Sure enough, they arrived the next day.
A bit nervously, I pushed out the old bearings. I made up a brass pusher to the size of the opening, and the bearings slid out fairly easily. So far so good….
The reader should be mindful that a retired gynaecologist does not have a vast experience of changing machine bearings.
I carefully noted how the bearings were asymmetric, cleaned the cylindrical cavity and my hands, set up the press, and pushed the first bearing home.
Except that the bearing was back to front!
Despite my careful noting of the configuration, I had managed to get it wrong. Stupid stupid stupid.
And there was now no access to the outer race of the bearing to push it out!
What to do?
I have heard of using frozen carbon dioxide to shrink bearings and make removal easier. But I have no idea how to access CO2.
The bearing slid in easily enough, so would it matter that much if I pushed on the inner race to get it out?
Oh well. WTF. If worse comes to worst I will fork out on another bearing. But maybe with a separate supplier. Just to save much embarrassment.
So I pushed on the inner race. It took more pressure than getting it inserted. Then bang!
The inner race, the ball cage, and the balls, popped out. I retrieved them all. Fortunately the balls were sizeable and easily found.
But the outer race was still stuck in the housing, and what was worse, there was no edge to push it out. Nor was there a gap at the housing base. The race was still pushed firmly home.
F**k, f**k, f**k.!!
CO2 option?? Same problem. No idea how access it.
Drill some holes through the housing to allow access for a pin punch? Ugly idea but might work. Keep that one in reserve. I really did not want to risk weakening the housing. The machine is 18 years old and I am certain that such spare parts would not be available.
Maybe I could somehow lever the race to create a gap at the base and get it started. But no access, and did not want to risk damaging the housing.
So, to cut this story short, I turned a steel disk about 5 mm thick, with a 25mm central hole, and outside diameter just to fit into the housing through the race. The disk had a knife edge.
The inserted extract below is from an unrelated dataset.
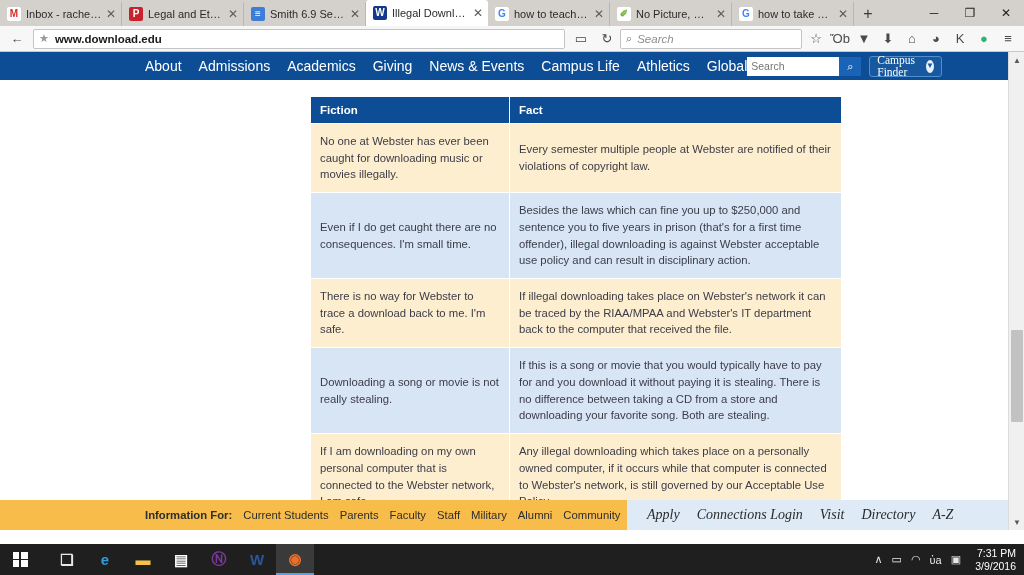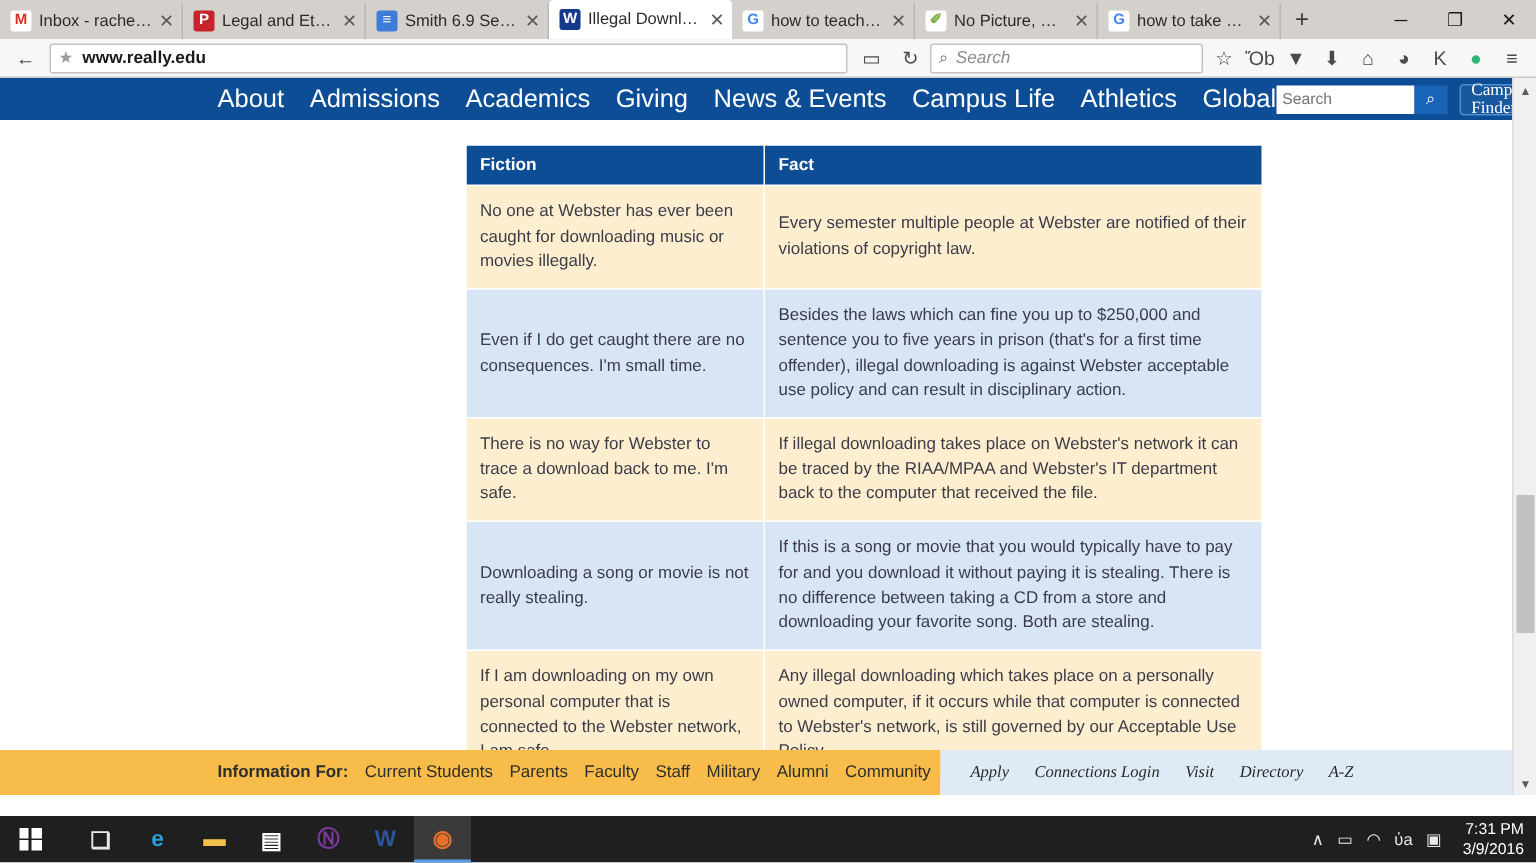"www.really.edu" span.dom { text: www.really.edu -> www.download.edu }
I cut the disk, to enable it to be expanded. Inserted it into the point of contact between the race and the housing, then expanded it using a pipe expander. I could have used a tapered bolt, but the pipe expander worked. As it expanded, it pushed into the slight groove between the race and the housing, then I felt the race move a little. Some further expansion, and it moved some more. Then, hallelujah, the race popped out. (I will insert some pics tomorrow).
The Pics. (added 16 Sep 2015)
The tube expander. Usually used for joining copper pipe.
The knife edge, split ring, used to dislodge the bearing race. (seen here in its expanded state.)
Another view of the knife edge split ring, in its expanded state.
On inspecting the angle contact bearing, I could see no marks or indentations on the bearing surfaces, or the balls. So I cleaned the bits, reassembled the balls in the cage with clean grease, and pressed the assembly together in the press. It all went together with a satisfying “click”. It seemed to rotate smoothly, so I pushed the bearing back into the housing, then its partner, correctly this time.
After reassembly, I tested the machine.
It worked smoothly, and the X axis is now as silent as the other axes.
I feel stupid that I got the assembly wrong first time, but happy that it worked out in the end. And a bit chuffed that the expanding, knife edged disk idea worked! Probably reinventing the wheel. Not happy about breaking apart then pressing together the bearing. However if it becomes noisy again I will be more confident about replacing it.
I suspect that the original bearings were not actually worn, but just needed the securing nuts to be tightened. If I had tightened the securing – compressing nuts, I might have solved the problem. Oh well, live and learn. I will keep the old bearings as spares.